Article Abstract

Segmentectomy versus lobectomy for stage I non-small cell lung cancer: a systematic review and meta-analysis

Authors: Benedetta Bedetti, Luca Bertolaccini, Raffaele Rocco, Joachim Schmidt, Piergiorgio Solli, Marco Scarci


Background: In recent years, many factors have revamped the interest in segmentectomies as preferred procedure for stage I non-small cell lung cancer (NSCLC).
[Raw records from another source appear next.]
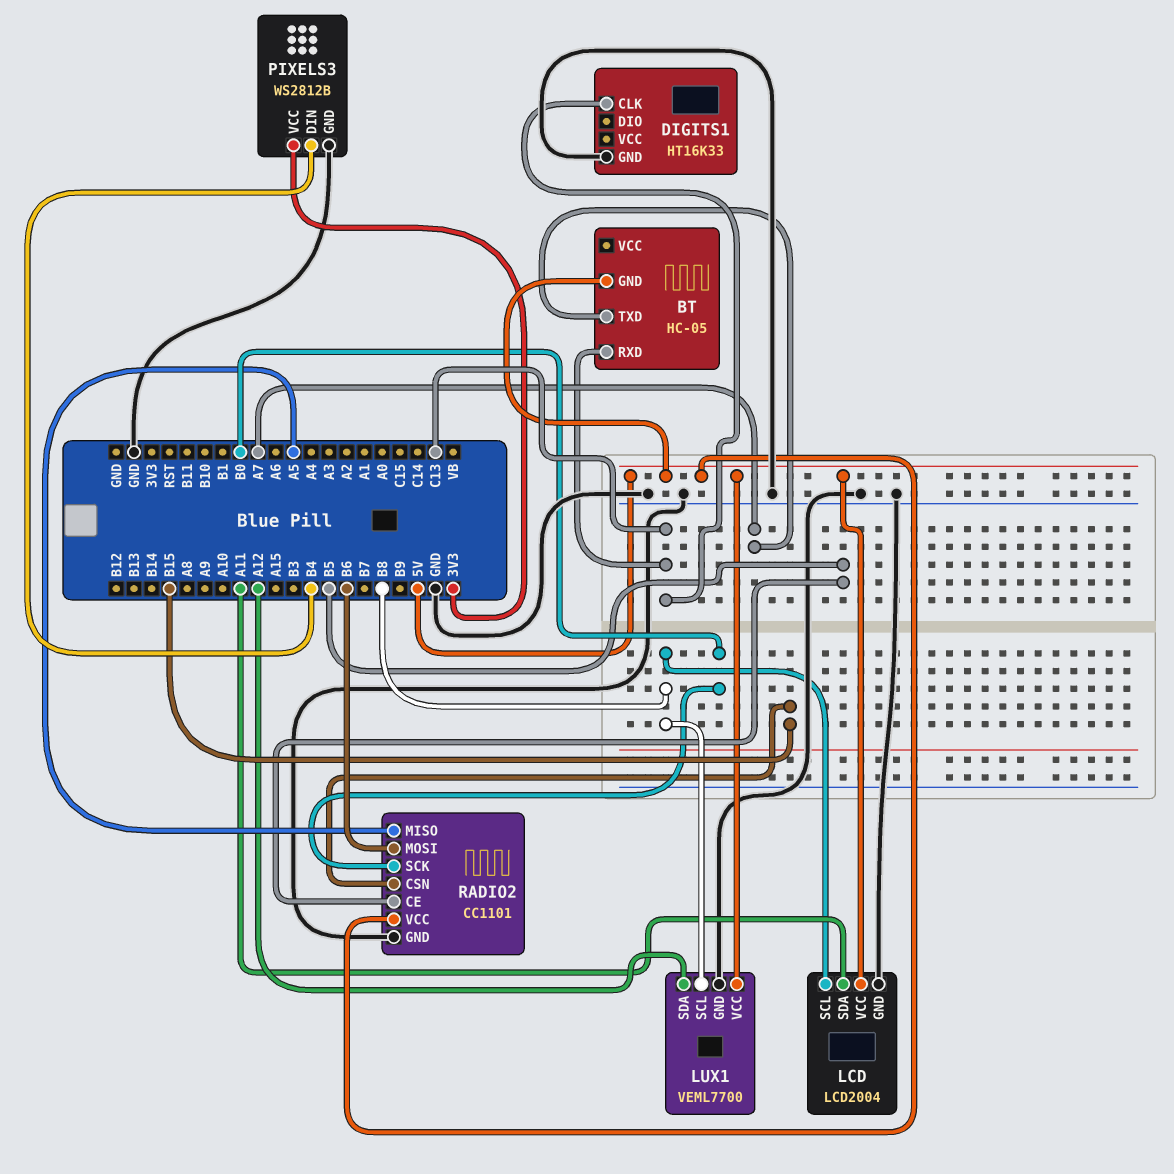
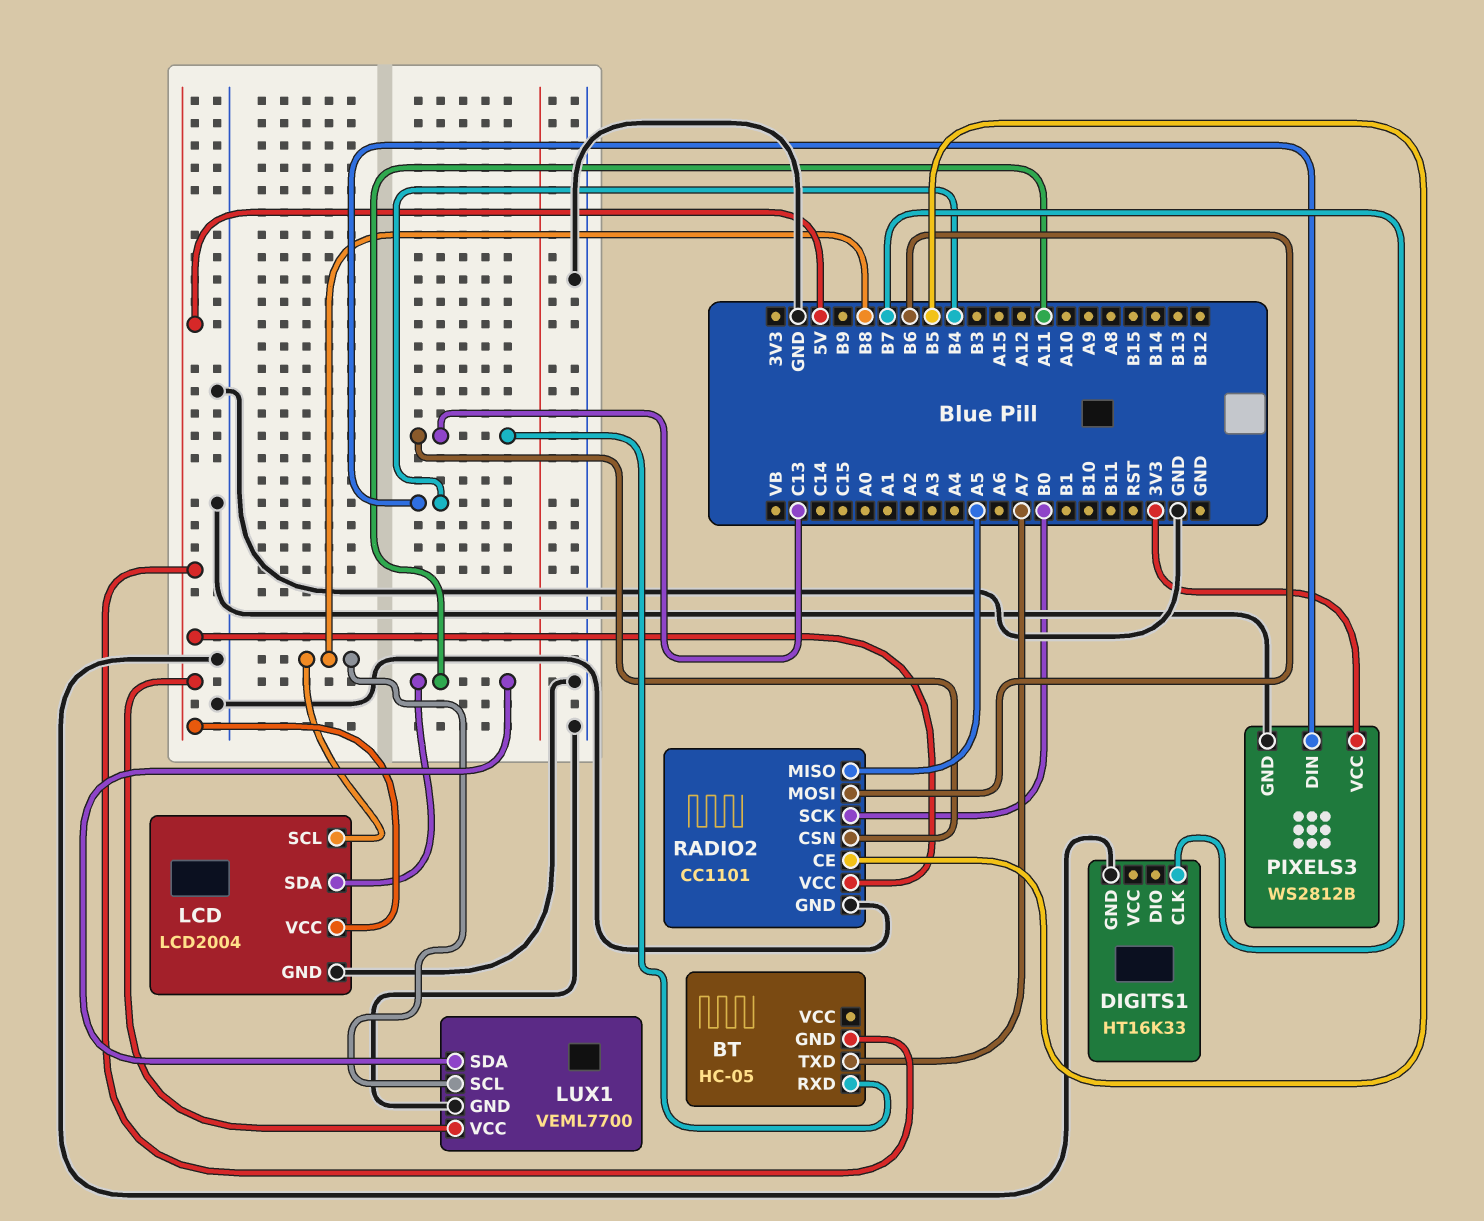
DIGITS1 pin CLK: C13 -> B7
LUX1 pin SDA: A12 -> A11
RADIO2 pin CSN: B15 -> C13

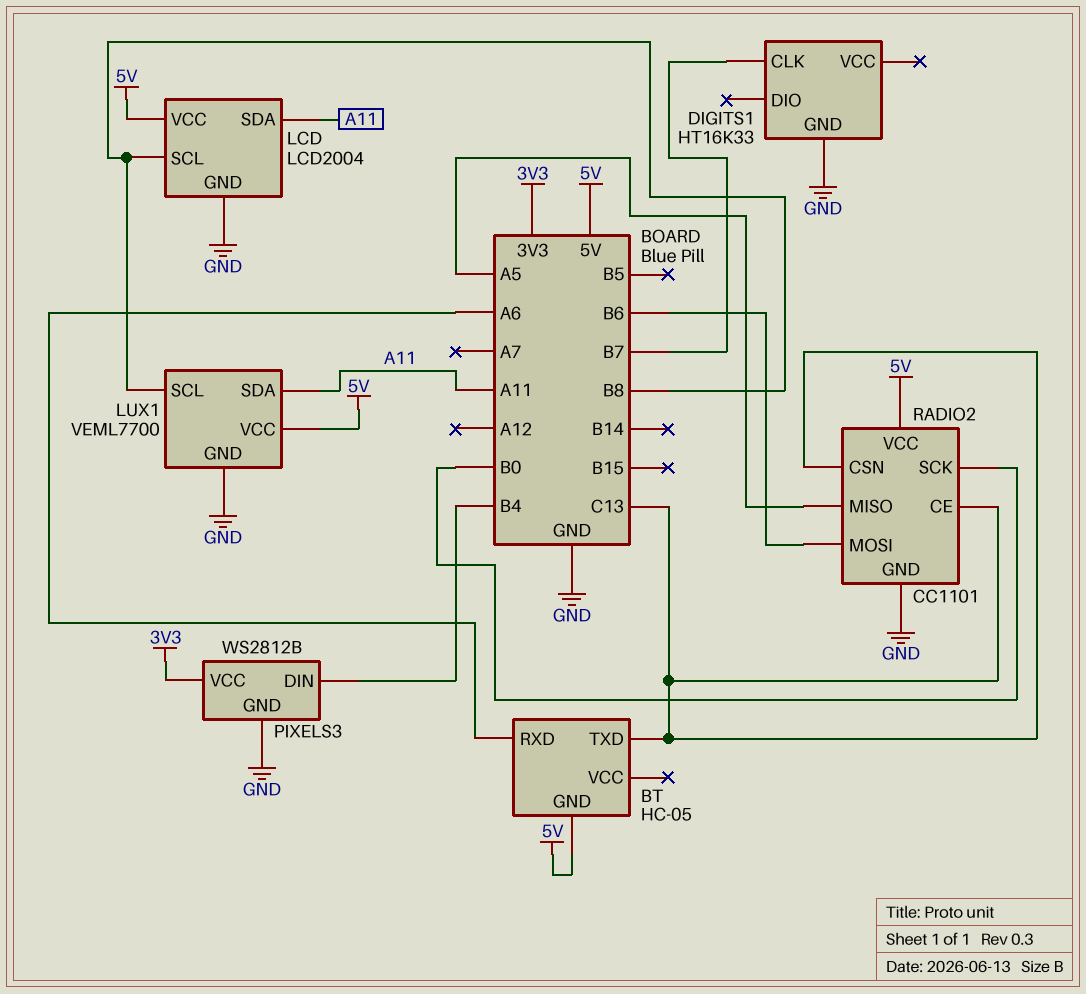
BT pin RXD: C13 -> A6
BT pin TXD: A7 -> C13
RADIO2 pin CE: B5 -> C13

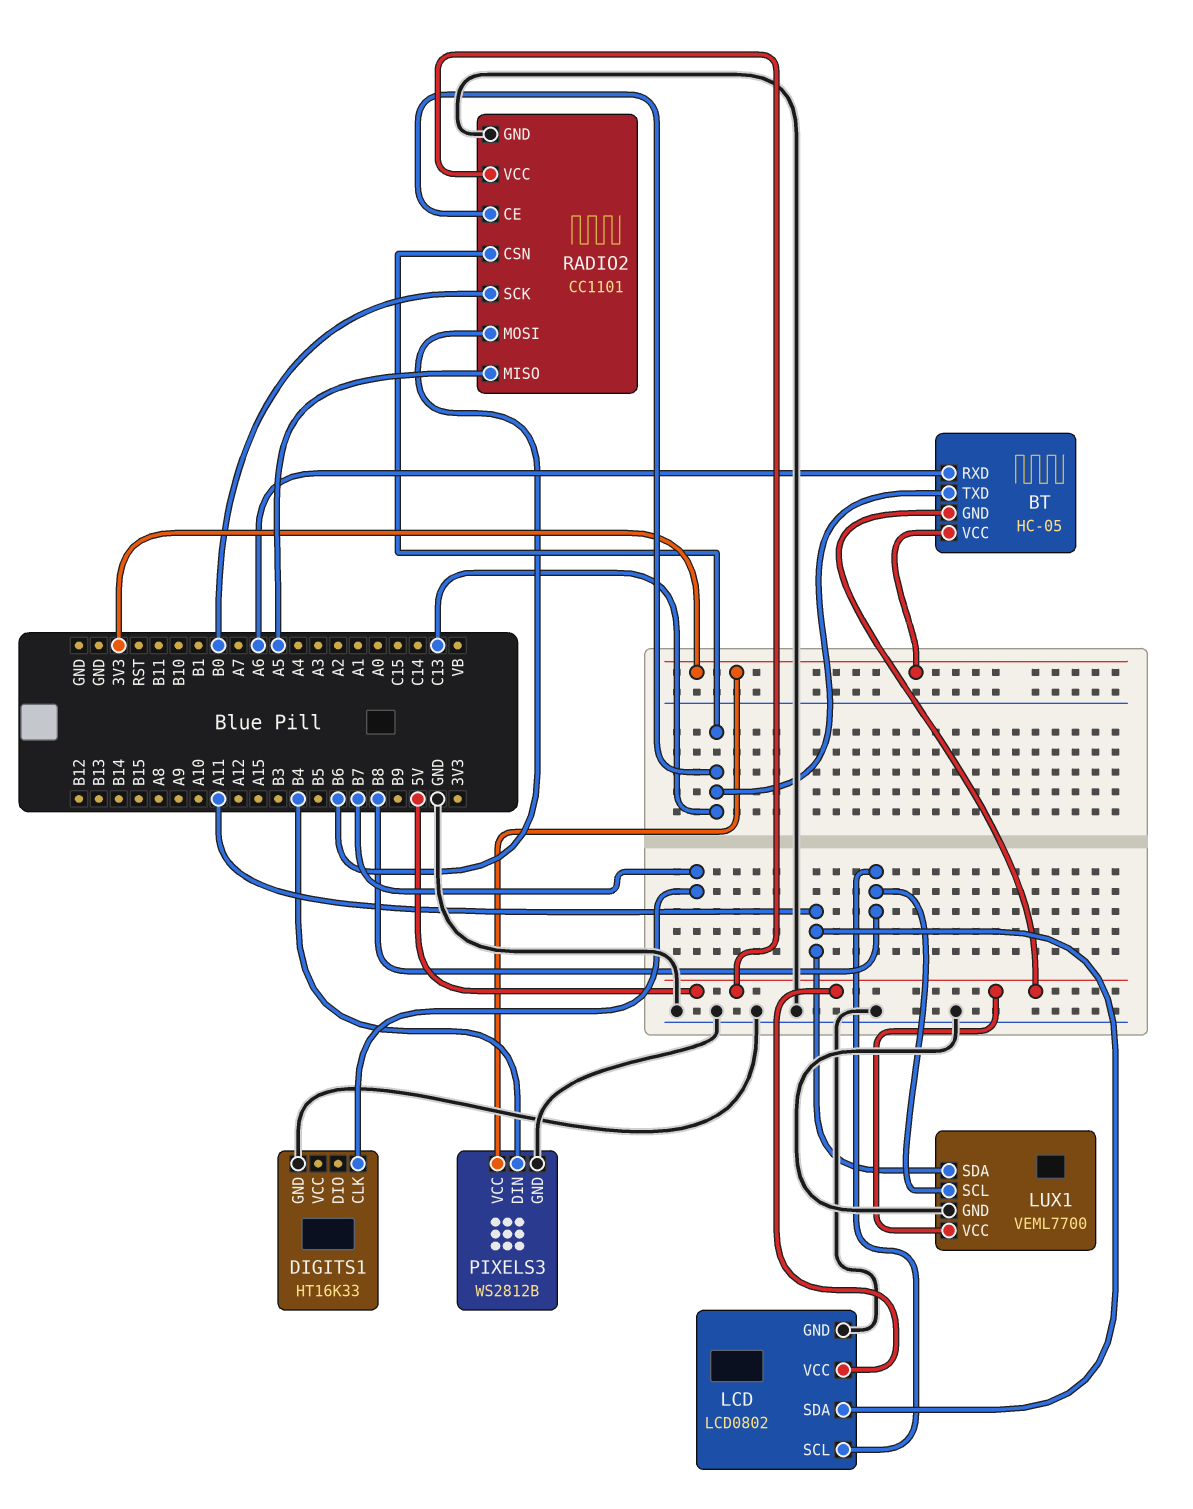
BT pin VCC: none -> 3V3
LCD: LCD2004 -> LCD0802

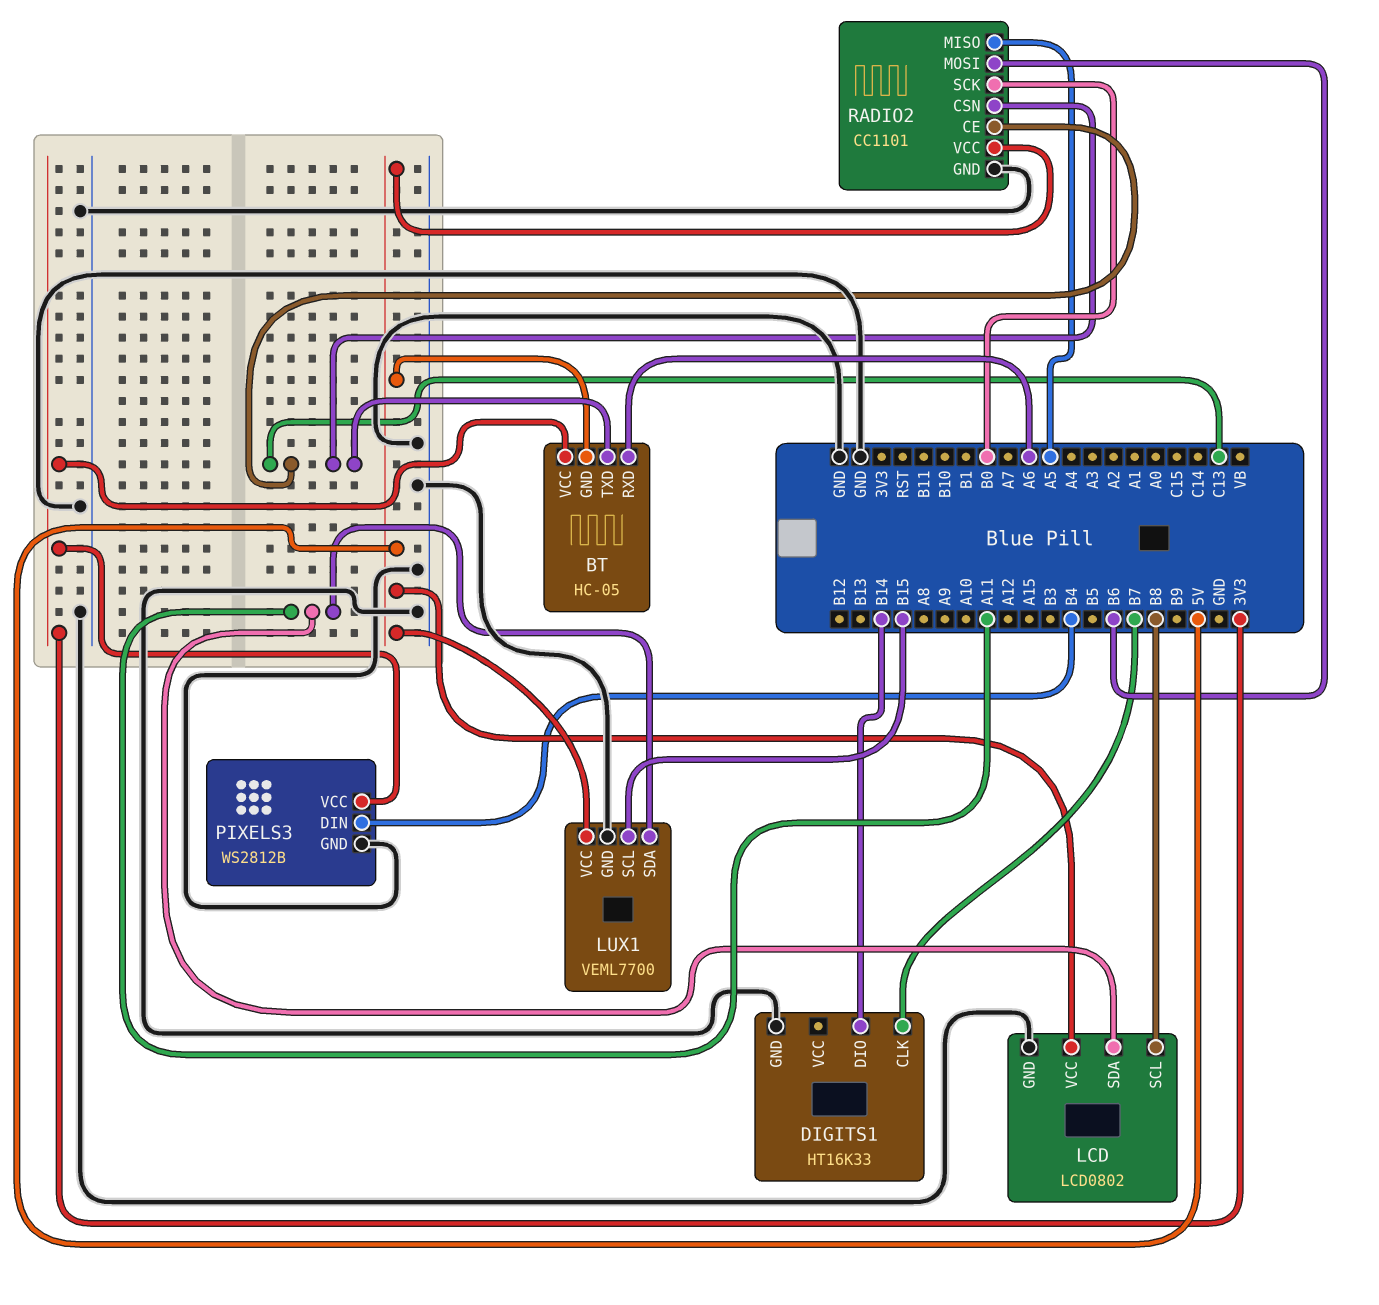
DIGITS1 pin DIO: none -> B14
LUX1 pin SCL: B8 -> B15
The aim of this systematic review and meta-analysis is to compare the outcomes of segmentectomy versus lobectomy regarding overall survival (OS) in the surgical treatment of stage I NSCLC, as stated in the conclusions of the largest studies conducted in this field and reported to date.
Methods: The searching strategy was developed in EMBASE, MEDLINE and Cochrane CENTRAL from 1990 until December 2016. The meta-analysis was performed with the combination of the reported survival outcomes of the individual studies using a random effect model. The OS of the lobectomy group was compared with the segmentectomy group alone. The hazard ratio (HR) and standard error were extracted or calculated for each study using the Kaplan-Meier method.
Results: Regarding the results, most of these studies were based on the retrospective data. The size of the cohorts varied from 17 to 11,520, with a total number of 24,542 patients. The pooled HR was 1.04 [95% confidence interval (CI), 0.92–1.18; P=0.50].
Conclusions: The survival in the segmentectomy group was not inferior to patients treated with lobectomy. In conclusion, the current meta-analysis disclosed that segmentectomies produce similar survival compared to lobectomy for patients with stage I NSCLC. To establish the role of segmentectomy in early NSCLC, more evidence is needed, in particular, a large numbered, prospective, randomised trials, which should dissolve the uncertainties and the questions raised by retrospective data.